The Alaska Natural Gas Development Authority (ANGDA) tested the propane-fueled F-250 in temperatures lower than 50 degrees below zero.

The Alaska Natural Gas Development Authority (ANGDA) tested the propane-fueled F-250 in temperatures lower than 50 degrees below zero.

ANCHORAGE, AK – Alaska’s Natural Gas Development Authority tested a propane-fueled F-250 pickup trucks for nine months to see how they operate in cold-weather conditions, according to ROUSH CleanTech.

In addition, a number of other public-sector fleets tested the one other pickup truck, including State of Alaska fleet services, the Ted Stevens Anchorage International Airport, and the City of Anchorage.

“We actually re-inject millions of gallons of propane back into the North Slope every day,” said Harold Heinze, CEO of Alaska Natural Gas Development Authority (ANGDA). “We need to find good local uses for the vast quantities of propane our state produces, and propane autogas has the potential to accomplish this and so much more. ROUSH CleanTech has the on-road technology to employ propane autogas for all the construction vehicles used in this part of the state, turning a current liability into economic stability. Oil companies are among the heavyweights considering propane autogas as an option to power their fleet over diesel.”

Alaskan fleets typically operate on ultra-low sulfur diesel, which is hauled in by ice road trucks.

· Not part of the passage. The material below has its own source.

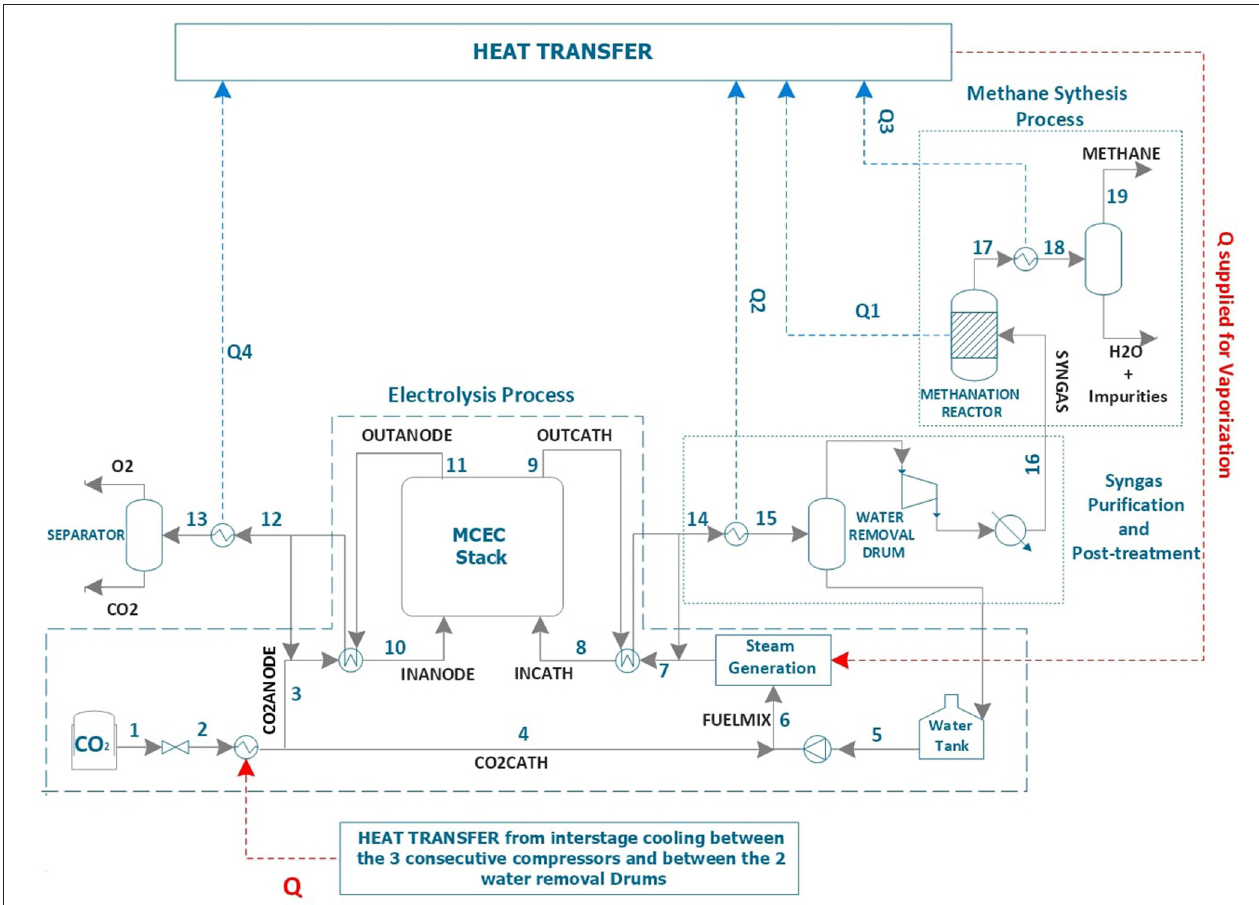
FIGURE 4 | General configuration of the Power-to-Gas (methane) system using MCEC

ROUSH said about 90 percent of US propane supplies are produced domestically, and there are over 4 million gallons of propane that surface from the North Slope in Alaska daily.

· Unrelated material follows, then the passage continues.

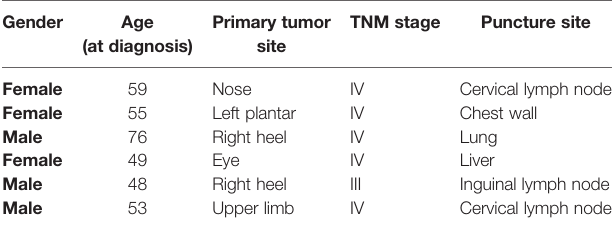
TABLE 1 | Clinical and pathological features of puncture melanoma patients in this study.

Government Fleet spoke with Todd Mouw, vice president of sales and marketing for ROUSH CleanTech, and Brian Carney, director of marketing for ROUSH CleanTech, to get more information about how propane performs in cold temperatures and the company’s technology.

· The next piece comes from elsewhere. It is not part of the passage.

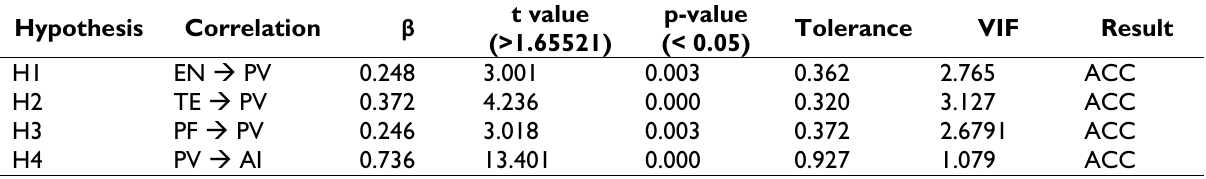
Table 5. Hypothesis Test Results (Path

“Liquid propane autogas fuel system applications work well in cold weather situations because of the nature of the fuel and our technology,” said Carney. “Propane boils off into gaseous form at temperatures greater than -40 F in normal atmospheric conditions. Colder than that and it's a liquid. Our system relies on delivering propane in liquid form to the engine and injecting it into the cylinders for combustion. We maintain liquid form through pressure (about 200 psi) for situations down here in the lower 48. When it's as cold out as it can get in Alaska, the system works just fine because the temperatures are good for propane in liquid form.”

Mouw said the geographic location in this case makes a big difference in terms of fuel costs.

“The big issue here in Alaska is that the producers and associated contractors working on the North Slope/Prudhoe Bay are having to truck in their ULSD and gasoline and the cost exceeds $5/gallon,” said Mouw.